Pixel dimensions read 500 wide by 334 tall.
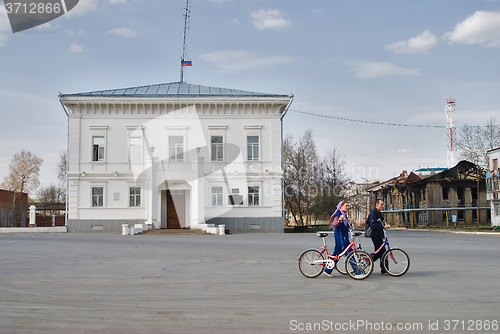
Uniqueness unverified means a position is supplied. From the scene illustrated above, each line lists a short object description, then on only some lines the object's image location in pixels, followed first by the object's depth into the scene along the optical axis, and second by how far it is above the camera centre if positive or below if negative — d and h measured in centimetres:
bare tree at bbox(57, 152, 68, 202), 7469 +574
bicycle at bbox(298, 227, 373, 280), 1075 -134
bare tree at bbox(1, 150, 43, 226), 7038 +505
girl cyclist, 1107 -67
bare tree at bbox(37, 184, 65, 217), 8069 +226
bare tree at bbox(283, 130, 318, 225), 5138 +306
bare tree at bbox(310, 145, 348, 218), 4650 +158
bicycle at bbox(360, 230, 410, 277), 1131 -140
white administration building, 3688 +397
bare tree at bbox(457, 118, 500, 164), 5716 +709
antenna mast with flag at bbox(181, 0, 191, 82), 4451 +1421
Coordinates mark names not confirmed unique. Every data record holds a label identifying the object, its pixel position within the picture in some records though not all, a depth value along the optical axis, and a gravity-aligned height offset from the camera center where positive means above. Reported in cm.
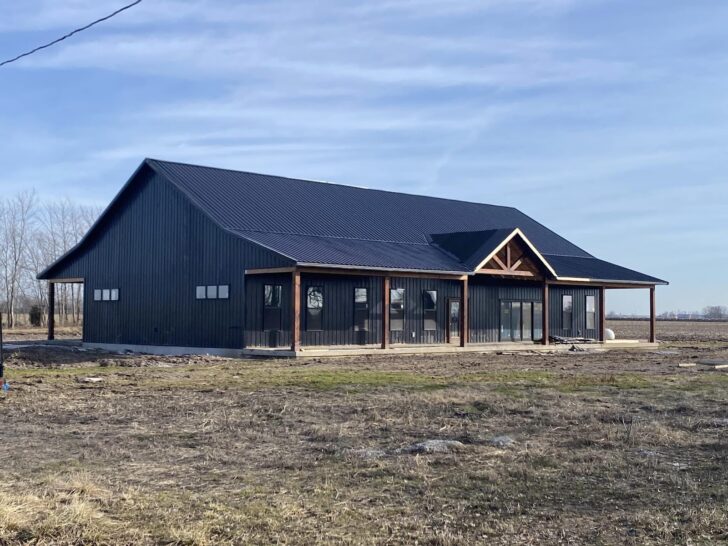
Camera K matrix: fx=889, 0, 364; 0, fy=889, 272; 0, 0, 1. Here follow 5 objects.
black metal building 2853 +142
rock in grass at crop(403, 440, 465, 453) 948 -146
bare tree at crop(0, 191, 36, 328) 7250 +394
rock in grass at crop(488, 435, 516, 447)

--------------------------------------------------

### PROBLEM STATEMENT:
What's needed is every record restated exactly, pictures excluded.

### FINAL ANSWER:
Pixel dimensions read 500 wide by 334 tall.
Uniqueness unverified means a position is supplied. From the scene illustrated above, each line lists a short object description, then on only some lines the object's image location in pixels, followed first by the object's depth into the scene along the optical axis, and second by how far it is above the camera centre if positive or below if negative — d and h measured in centimetres:
bare tree at bbox(57, 152, 68, 202), 7469 +574
bicycle at bbox(298, 227, 373, 280), 1075 -134
bare tree at bbox(1, 150, 43, 226), 7038 +505
girl cyclist, 1107 -67
bare tree at bbox(37, 184, 65, 217), 8069 +226
bare tree at bbox(283, 130, 318, 225), 5138 +306
bare tree at bbox(310, 145, 348, 218), 4650 +158
bicycle at bbox(360, 230, 410, 277), 1131 -140
white administration building, 3688 +397
bare tree at bbox(457, 118, 500, 164), 5716 +709
antenna mast with flag at bbox(181, 0, 191, 82), 4451 +1421
Coordinates mark names not confirmed unique. Every data record holds a label identifying the object, its pixel position within the picture in some records though not all, a depth value along the optical axis, and a gravity-aligned height offset from the camera center where positive means above. Reported in cm.
Camera K matrix: fx=889, 0, 364; 0, fy=889, 272; 0, 0, 1. Here follow 5 objects.
black metal building 2853 +142
rock in grass at crop(403, 440, 465, 453) 948 -146
bare tree at crop(0, 191, 36, 328) 7250 +394
rock in grass at crop(488, 435, 516, 447)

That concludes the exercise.